Le mariage se fait, et Adrien ne peut arriver à le consommer. Elle entend rester vierge. Elle décourage les tendresses de son mari, elle n’a à lui donner qu’une amitié de sœur. Alors Adrien croit que Paule la trompe. Il l’épie, il la suit ; et, quand il l’a vue entrer furtivement dans une maison inconnue, quand il pense la surprendre dans les bras d’un amant, il la trouve en compagnie de Mme de B…, qu’il lui avait défendu de voir. Rien ne l’éclaire, l’attitude de ces deux femmes le trouve aveugle. Vaincu dans la lutte qu’il soutient, il part, éperdu, sans pouvoir deviner quelle fatalité pèse sur lui.

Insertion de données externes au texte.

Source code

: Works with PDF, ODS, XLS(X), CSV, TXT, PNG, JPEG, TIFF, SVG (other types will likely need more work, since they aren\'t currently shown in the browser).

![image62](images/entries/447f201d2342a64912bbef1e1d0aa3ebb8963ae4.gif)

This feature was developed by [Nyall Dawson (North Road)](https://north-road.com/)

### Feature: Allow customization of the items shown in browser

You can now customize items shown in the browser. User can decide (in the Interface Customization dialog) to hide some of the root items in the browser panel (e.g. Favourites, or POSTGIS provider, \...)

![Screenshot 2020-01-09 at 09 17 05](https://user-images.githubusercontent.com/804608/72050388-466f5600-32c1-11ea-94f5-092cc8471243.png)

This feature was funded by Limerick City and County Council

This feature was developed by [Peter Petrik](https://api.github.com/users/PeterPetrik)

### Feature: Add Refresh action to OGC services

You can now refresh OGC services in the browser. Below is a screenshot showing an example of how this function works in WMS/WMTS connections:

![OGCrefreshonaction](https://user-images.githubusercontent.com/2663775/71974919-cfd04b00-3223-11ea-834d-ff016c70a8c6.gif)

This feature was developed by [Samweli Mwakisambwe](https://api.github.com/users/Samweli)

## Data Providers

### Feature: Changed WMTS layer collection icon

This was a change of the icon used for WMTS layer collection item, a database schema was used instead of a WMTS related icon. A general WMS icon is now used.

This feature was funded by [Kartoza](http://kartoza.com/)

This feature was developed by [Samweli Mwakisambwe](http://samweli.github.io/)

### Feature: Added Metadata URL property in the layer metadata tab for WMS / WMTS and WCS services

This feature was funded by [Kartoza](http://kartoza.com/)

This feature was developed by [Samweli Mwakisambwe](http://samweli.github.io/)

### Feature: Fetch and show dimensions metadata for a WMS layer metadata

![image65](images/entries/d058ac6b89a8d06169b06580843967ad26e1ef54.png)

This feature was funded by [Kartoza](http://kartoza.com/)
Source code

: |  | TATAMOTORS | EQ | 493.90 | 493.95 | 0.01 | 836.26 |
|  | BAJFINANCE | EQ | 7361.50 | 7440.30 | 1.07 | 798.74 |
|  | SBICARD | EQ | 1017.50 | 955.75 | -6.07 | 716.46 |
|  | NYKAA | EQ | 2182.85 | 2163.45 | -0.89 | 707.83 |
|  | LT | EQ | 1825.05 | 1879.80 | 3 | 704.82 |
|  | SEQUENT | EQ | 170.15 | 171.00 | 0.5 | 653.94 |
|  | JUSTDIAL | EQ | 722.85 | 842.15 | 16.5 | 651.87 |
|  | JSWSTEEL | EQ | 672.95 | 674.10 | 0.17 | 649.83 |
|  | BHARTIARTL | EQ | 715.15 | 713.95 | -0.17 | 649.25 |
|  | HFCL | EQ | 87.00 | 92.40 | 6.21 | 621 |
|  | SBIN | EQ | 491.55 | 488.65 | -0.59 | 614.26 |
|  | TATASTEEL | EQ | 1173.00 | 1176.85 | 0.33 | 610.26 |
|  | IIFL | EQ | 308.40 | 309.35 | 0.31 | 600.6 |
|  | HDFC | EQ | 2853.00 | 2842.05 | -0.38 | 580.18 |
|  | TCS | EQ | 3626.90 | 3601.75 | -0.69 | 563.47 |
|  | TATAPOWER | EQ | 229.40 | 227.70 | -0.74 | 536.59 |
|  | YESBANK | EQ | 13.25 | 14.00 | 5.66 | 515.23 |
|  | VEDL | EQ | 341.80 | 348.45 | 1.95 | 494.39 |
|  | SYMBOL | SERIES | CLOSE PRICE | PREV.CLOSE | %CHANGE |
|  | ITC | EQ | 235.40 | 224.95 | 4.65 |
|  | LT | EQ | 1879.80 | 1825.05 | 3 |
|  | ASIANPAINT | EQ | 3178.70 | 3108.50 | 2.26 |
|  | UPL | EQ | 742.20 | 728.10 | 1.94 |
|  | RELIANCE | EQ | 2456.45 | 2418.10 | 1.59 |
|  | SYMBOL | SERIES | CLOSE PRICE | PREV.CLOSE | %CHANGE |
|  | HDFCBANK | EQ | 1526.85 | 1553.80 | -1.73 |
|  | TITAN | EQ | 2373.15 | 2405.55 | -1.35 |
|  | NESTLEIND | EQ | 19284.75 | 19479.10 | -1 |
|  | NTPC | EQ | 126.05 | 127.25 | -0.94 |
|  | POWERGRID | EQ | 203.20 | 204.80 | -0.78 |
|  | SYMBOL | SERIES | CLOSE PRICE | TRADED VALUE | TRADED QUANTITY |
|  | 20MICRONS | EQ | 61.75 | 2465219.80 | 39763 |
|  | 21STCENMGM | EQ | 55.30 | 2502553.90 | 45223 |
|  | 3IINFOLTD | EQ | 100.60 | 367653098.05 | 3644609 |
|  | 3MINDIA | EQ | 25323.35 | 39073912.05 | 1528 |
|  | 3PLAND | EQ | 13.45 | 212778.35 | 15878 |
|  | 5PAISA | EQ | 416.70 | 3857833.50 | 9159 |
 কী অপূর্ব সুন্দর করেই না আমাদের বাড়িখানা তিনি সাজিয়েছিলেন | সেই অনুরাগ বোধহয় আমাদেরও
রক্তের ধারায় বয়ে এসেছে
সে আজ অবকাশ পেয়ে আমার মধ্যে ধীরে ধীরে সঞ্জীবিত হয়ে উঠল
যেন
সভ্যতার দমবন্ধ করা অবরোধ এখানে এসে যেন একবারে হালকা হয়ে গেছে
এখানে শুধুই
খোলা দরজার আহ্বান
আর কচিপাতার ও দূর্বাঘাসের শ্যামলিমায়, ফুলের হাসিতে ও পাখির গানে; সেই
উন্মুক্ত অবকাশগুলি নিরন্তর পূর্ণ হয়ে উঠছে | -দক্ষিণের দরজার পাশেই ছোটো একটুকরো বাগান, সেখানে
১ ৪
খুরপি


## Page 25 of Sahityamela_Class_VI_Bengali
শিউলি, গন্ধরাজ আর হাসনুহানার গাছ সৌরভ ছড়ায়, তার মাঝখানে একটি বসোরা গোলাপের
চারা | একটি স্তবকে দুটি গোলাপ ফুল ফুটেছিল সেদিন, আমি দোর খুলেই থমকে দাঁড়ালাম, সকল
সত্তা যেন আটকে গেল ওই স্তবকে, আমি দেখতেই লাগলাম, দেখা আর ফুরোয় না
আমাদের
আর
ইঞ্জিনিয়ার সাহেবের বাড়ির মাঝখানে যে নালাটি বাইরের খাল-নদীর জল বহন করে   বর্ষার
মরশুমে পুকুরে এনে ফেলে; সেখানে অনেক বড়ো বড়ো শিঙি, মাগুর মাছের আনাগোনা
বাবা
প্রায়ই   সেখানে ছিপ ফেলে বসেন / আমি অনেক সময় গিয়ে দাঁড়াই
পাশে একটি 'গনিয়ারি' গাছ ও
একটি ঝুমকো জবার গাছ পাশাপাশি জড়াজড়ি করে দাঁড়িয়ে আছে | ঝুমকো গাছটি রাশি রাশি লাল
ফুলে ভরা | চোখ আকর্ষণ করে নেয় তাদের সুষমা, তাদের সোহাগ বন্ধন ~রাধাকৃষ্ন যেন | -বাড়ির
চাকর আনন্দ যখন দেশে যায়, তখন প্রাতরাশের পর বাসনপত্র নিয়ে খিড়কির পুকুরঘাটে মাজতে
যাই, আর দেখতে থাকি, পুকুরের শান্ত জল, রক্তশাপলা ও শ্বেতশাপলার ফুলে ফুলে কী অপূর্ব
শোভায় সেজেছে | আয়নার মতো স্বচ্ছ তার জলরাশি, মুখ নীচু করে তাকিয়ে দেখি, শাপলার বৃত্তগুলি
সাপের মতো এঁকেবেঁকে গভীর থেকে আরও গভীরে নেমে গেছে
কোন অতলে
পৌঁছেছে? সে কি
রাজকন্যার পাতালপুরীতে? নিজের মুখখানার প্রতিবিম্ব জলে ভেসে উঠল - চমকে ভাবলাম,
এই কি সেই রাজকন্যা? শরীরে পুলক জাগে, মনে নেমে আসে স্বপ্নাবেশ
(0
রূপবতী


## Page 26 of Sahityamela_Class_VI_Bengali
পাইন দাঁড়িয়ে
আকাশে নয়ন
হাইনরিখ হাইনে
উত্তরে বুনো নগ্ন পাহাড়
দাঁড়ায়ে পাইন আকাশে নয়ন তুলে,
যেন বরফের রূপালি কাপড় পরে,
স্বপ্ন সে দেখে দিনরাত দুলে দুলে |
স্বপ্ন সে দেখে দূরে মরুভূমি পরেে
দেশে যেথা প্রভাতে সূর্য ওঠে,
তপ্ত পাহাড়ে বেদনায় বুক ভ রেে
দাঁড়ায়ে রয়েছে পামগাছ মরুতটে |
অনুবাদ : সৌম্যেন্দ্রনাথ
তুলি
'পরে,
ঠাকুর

Pour pénétrer au fond de cette infamie, il faut qu’il rencontre à Nice le mari de Berthe, cet homme qui a fui sa femme et qui a accepté la condamnation du monde. L’orgie antique a passé par-là, la lèpre de Lesbos a gagné nos épouses. Adrien, épouvanté, rêve d’arracher Paule à ces hontes. Il décide M. de B…, à rentrer en France, à emmener sa femme d’un côté, pendant qu’il entraînera la sienne d’un autre. Mais Berthe ne lâche pas sa proie, elle rejoint sa compagne, et quand Adrien, plus tard, est appelé auprès de Paule, il la trouve mourante, d’une terrible maladie ; il ne peut plus que la venger en aidant le ciel à noyer Berthe, la fille aux yeux d’or que Balzac a entrevue dans un cauchemar.

Telle est l’œuvre. C’est une satire de Juvénal. Seulement, M. Belot est d’une chasteté extrême d’expressions. Il n’a point les verdeurs d’un poète. Il a le ton froid et clair du juge qui descend dans les monstruosités humaines et qui applique en honnête homme les éternelles lois du châtiment. Tout le monde peut le lire. C’est le procès-verbal d’un crime, c’est une audience de Cour d’assises, pendant laquelle toute la fange de notre société est étalée avec une telle sévérité de parole que personne ne songe à rougir.

Et la morale du livre est aveuglante. Lorsqu’Adrien tente le salut, la rédemption de Paule, elle lui dit avec des larmes dans la voix : « C’est le couvent qui m’a perdu, c’est cette vie commune avec des compagnes de mon âge. Dites aux mères de garder leurs enfants auprès d’elles et de ne pas le mettre à l’apprentissage du vice ».

Maintenant, que le public fasse à l’œuvre de Belot, le succès qu’il lui plaira. Elle est pour moi, un acte d’honneur et de courage.